### [Data excerpts]
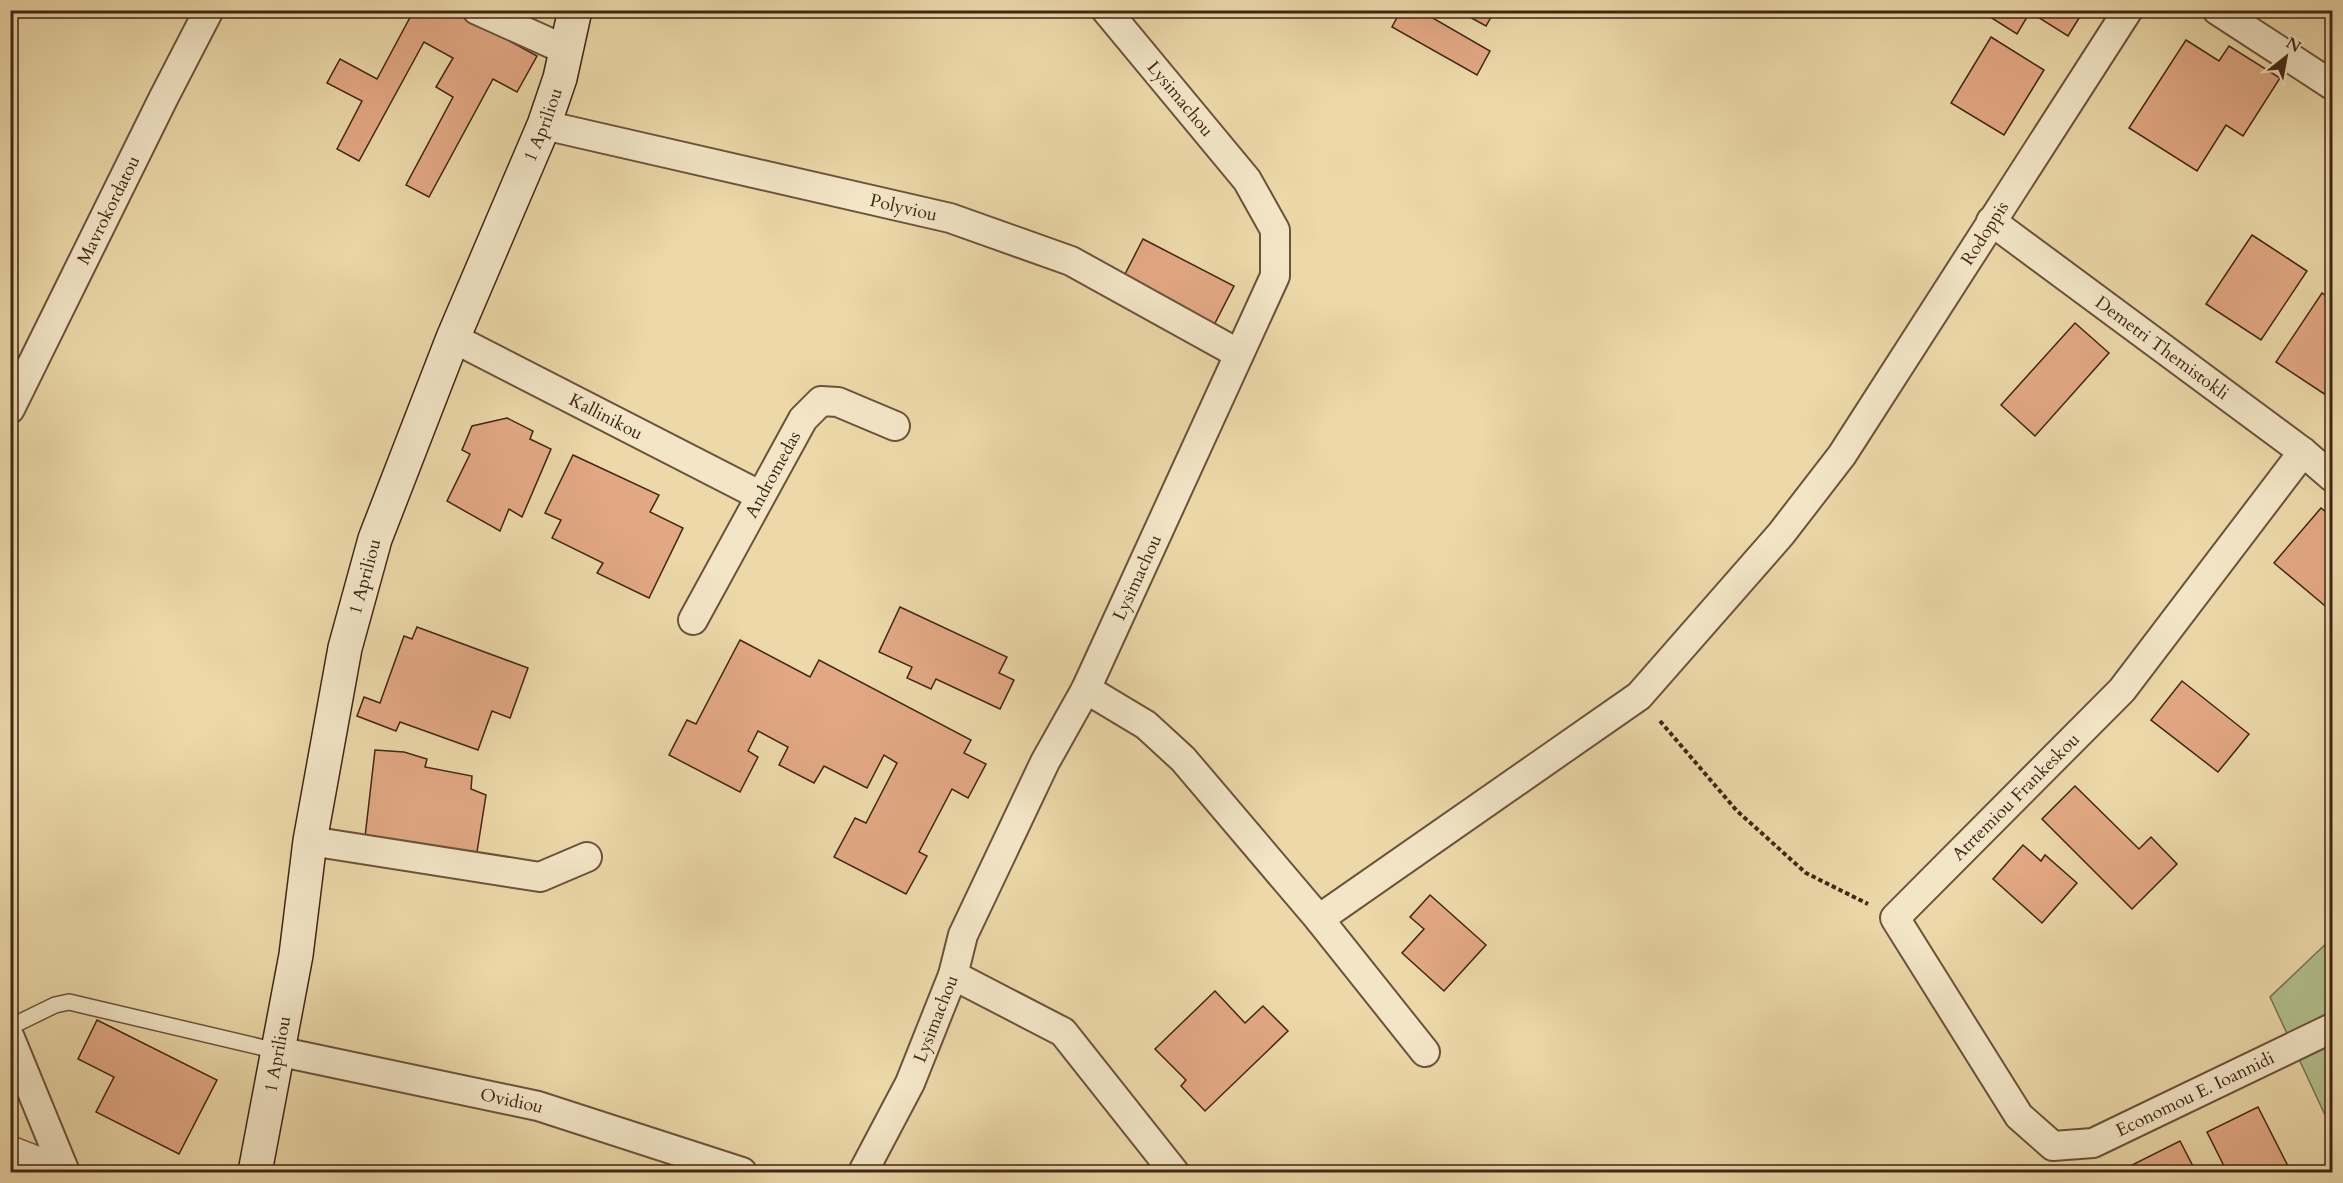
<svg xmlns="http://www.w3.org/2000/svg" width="2343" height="1183" font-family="Cardo,serif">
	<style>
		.green { fill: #b2c08d; stroke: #7a7252; stroke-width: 1.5 }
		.building { fill: #e2a884; stroke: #412516; stroke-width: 1.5 }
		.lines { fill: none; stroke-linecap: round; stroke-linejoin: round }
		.service-casing { stroke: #6c523b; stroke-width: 18 }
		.minor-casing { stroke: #6c523b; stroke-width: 32 }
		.tertiary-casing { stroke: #6c523b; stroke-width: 36 }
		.secondary-casing { stroke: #412516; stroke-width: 36 }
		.path { stroke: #412516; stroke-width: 4; stroke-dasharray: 4.5 3; stroke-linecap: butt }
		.service { stroke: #f3e6c7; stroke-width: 15 }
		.minor { stroke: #f3e6c7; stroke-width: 28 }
		.tertiary { stroke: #f3e6c7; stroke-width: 33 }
		.secondary { stroke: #f3e6c7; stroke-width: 33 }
		.labels { text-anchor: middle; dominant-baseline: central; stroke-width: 6; stroke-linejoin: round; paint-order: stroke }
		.street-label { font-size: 18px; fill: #412516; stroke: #f3e6c7 }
	</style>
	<rect width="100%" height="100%" fill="#ecd8a9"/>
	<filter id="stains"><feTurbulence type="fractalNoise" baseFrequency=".00333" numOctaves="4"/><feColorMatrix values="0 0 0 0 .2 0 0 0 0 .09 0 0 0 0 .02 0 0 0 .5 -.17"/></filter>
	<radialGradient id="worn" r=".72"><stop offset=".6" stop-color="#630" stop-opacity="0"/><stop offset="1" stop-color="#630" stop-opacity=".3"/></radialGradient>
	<!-- green -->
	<polygon class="green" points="2332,938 2332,1130 2270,997"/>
	<!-- building -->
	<g class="building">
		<polygon points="414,10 453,10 537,56 517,92 493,79 429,197 406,185 453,97 436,87 453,58 424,42 359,161 337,149 362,101 327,83 340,59 377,79"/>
		<polygon points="1401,10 1419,10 1490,51 1477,75 1392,27"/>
		<polygon points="1457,10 1495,10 1486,26"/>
		<polygon points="1979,10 2084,10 2068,36 2030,12 2017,34"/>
		<polygon points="1991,37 2044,70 2004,135 1951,103"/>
		<polygon points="2186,40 2219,61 2229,46 2280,78 2243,136 2226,125 2197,171 2129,128"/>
		<polygon points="2252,235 2307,271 2261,340 2206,304"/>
		<polygon points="1143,239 1234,286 1213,327 1122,280"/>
		<polygon points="2322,293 2332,300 2332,399 2276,362"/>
		<polygon points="2075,323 2109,353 2035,436 2001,405"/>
		<polygon points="507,418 533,431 530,439 551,449 522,517 509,509 500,531 447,501 470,454 462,450 472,426"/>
		<polygon points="573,455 659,495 650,512 683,528 649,598 597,573 603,563 552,538 561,520 545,513"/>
		<polygon points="2321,508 2332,517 2332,608 2330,610 2274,563"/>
		<polygon points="900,607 1007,657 999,673 1014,680 1000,709 936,679 931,689 907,678 912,667 879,652"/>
		<polygon points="417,627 528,668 510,718 492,711 478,750 400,722 396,731 357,716 364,697 380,703 404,636 412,639"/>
		<polygon points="740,640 810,677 819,660 971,740 964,753 986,764 968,798 952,789 919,852 927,856 906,894 834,857 855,818 866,823 897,763 884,755 867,788 824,766 814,783 779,765 788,747 758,731 748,751 758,757 740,792 669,755 687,720 696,724"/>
		<polygon points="2182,681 2249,734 2218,772 2151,720"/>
		<polygon points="375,750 404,752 427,759 425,767 472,776 471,789 486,795 477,852 365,837"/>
		<polygon points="2075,786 2139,849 2151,837 2177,864 2132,909 2042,819"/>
		<polygon points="2023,845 2041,861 2045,855 2077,883 2042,923 1993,879"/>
		<polygon points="1430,895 1486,945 1444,991 1402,953 1424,929 1410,917"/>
		<polygon points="1215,991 1245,1023 1263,1006 1288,1031 1205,1111 1181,1086 1186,1080 1155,1049"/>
		<polygon points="97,1020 217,1080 179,1154 96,1112 114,1077 78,1059"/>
		<polygon points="2258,1107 2291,1172 2227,1172 2207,1132"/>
		<polygon points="2180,1141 2196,1172 2133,1172 2130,1166"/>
	</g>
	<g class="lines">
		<!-- service casing -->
		<g class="service-casing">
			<polyline id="service" points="10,1027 55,1005 69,1002 277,1051"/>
		</g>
		<!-- minor casing -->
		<g class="minor-casing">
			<g id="minor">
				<polyline points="477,10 566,50"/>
				<polyline points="2217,10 2332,85"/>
				<path id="s1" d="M544,125L950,218L1071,261L1239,354"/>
				<path id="s2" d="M1991,221L2303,452L2332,477"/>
				<path id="s3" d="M453,338L759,495"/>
				<path id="s4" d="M10,409L164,97L209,10"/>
				<path id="s5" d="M2303,452L2122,690L1895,918L2019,1116L2053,1146L2093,1143L2332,1028"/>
				<path id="s6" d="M693,620L803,419L821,401L838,402L895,426"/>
				<polyline points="1086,689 1146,725 1183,759 1319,919 1425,1052"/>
				<polyline points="310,841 540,877 587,857"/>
				<path id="s7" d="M1319,919L1639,696L1781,534L1842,455L2128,10"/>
				<polyline points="953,975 1063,1032 1174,1172"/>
				<polyline points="10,1038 65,1172"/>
				<path id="s8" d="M277,1051L538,1106L742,1172"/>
				<path id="s9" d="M863,1172L910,1083L953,975L963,935L1045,762L1086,689L1275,276V230L1247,180L1106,10"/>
			</g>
		</g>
		<!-- tertiary casing -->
		<g class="tertiary-casing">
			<polyline id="tertiary" points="10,1153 59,1172"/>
		</g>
		<!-- secondary casing -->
		<g class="secondary-casing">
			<g id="secondary">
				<path id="s10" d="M255,1172L296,955L310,841L345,648L375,539L453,338L544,125L560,78L575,10"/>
			</g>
		</g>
		<!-- path -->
		<polyline class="path" points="1660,721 1737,811 1806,873 1868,904"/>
		<!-- service -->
		<use href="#service" class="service"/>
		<!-- minor -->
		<use href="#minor" class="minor"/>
		<!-- tertiary -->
		<use href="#tertiary" class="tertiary"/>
		<!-- secondary -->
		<use href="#secondary" class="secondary"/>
	</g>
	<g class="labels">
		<!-- street labels -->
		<g class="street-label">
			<text transform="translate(1180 99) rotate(50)">Lysimachou</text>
			<text stroke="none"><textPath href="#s10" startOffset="1092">1 Apriliou</textPath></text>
			<text stroke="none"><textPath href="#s1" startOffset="369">Polyviou</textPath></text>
			<text stroke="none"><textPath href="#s4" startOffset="222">Mavrokordatou</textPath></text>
			<text stroke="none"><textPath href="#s7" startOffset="969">Rodoppis</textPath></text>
			<text stroke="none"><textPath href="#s2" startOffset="213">Demetri Themistokli</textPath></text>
			<text stroke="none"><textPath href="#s3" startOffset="172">Kallinikou</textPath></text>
			<text stroke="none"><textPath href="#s6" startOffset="166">Andromedas</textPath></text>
			<text stroke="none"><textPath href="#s10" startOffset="606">1 Apriliou</textPath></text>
			<text stroke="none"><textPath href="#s9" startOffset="656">Lysimachou</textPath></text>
			<text transform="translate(2016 797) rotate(-45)">Atrtemiou Frankeskou</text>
			<text stroke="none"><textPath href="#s9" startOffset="170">Lysimachou</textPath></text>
			<text stroke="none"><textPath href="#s10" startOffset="120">1 Apriliou</textPath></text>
			<text stroke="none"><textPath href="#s5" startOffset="1053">Economou E. Ioannidi</textPath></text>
			<text stroke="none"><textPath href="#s8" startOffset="240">Ovidiou</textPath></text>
		</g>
	</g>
	<!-- margin -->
	<rect width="2343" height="1183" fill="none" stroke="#ecd8a9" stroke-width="36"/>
	<rect x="12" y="12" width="2319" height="1159" fill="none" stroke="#412516" stroke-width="3"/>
	<rect x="18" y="18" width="2307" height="1147" fill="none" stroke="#412516" stroke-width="1.5"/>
	<!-- north arrow -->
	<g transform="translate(2286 57) rotate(31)" stroke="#f3e6c7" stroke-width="4.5" paint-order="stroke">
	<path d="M0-4.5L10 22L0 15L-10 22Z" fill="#412516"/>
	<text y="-9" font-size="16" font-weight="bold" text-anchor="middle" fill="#412516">N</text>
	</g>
	<rect width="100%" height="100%" filter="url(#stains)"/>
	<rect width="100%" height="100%" fill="url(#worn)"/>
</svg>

### [Brief]
Every line with the string "linecap" in the material should be returned.

### [Solution]
		.lines { fill: none; stroke-linecap: round; stroke-linejoin: round }
		.path { stroke: #412516; stroke-width: 4; stroke-dasharray: 4.5 3; stroke-linecap: butt }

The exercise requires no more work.